#### [TASK BRIEF]
The stretch from the line with "WhatsApp is recommended. Similar WhatsApp" through the line with "Translation: Anatoli Stavroulopoulou" in the records below: write it out exactly, and nothing else.

Saved data entries:

>>>>

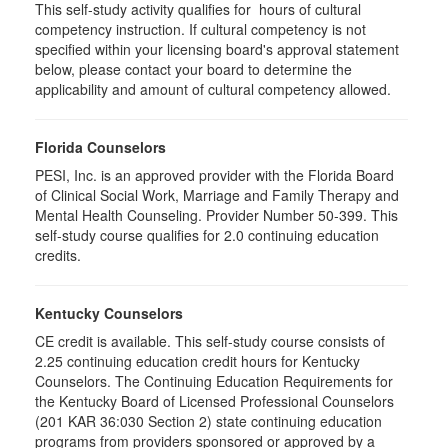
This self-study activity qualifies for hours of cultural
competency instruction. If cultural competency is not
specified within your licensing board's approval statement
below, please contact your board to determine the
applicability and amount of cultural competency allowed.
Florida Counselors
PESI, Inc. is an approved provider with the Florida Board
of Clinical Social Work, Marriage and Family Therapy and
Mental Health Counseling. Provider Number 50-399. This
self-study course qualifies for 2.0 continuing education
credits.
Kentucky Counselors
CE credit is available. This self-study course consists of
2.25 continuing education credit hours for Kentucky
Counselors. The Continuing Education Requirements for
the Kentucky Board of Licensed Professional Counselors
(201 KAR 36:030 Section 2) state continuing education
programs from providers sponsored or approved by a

<<<<
>>>>

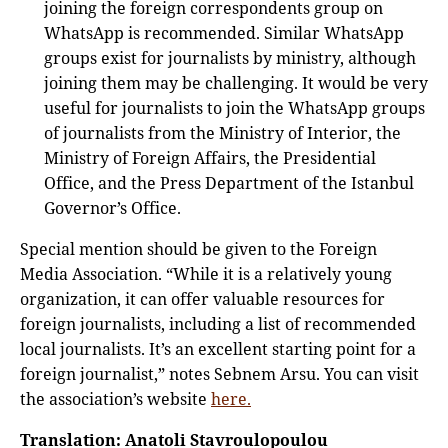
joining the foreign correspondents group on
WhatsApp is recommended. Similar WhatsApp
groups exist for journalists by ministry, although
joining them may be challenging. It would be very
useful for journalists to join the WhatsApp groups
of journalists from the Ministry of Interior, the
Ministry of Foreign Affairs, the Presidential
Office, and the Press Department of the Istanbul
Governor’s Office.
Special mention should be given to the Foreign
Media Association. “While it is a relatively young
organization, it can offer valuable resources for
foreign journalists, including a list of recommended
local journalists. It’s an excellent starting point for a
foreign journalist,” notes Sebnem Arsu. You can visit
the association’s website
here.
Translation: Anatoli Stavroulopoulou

<<<<

#### [RESPONSE]
WhatsApp is recommended. Similar WhatsApp
groups exist for journalists by ministry, although
joining them may be challenging. It would be very
useful for journalists to join the WhatsApp groups
of journalists from the Ministry of Interior, the
Ministry of Foreign Affairs, the Presidential
Office, and the Press Department of the Istanbul
Governor’s Office.
Special mention should be given to the Foreign
Media Association. “While it is a relatively young
organization, it can offer valuable resources for
foreign journalists, including a list of recommended
local journalists. It’s an excellent starting point for a
foreign journalist,” notes Sebnem Arsu. You can visit
the association’s website
here.
Translation: Anatoli Stavroulopoulou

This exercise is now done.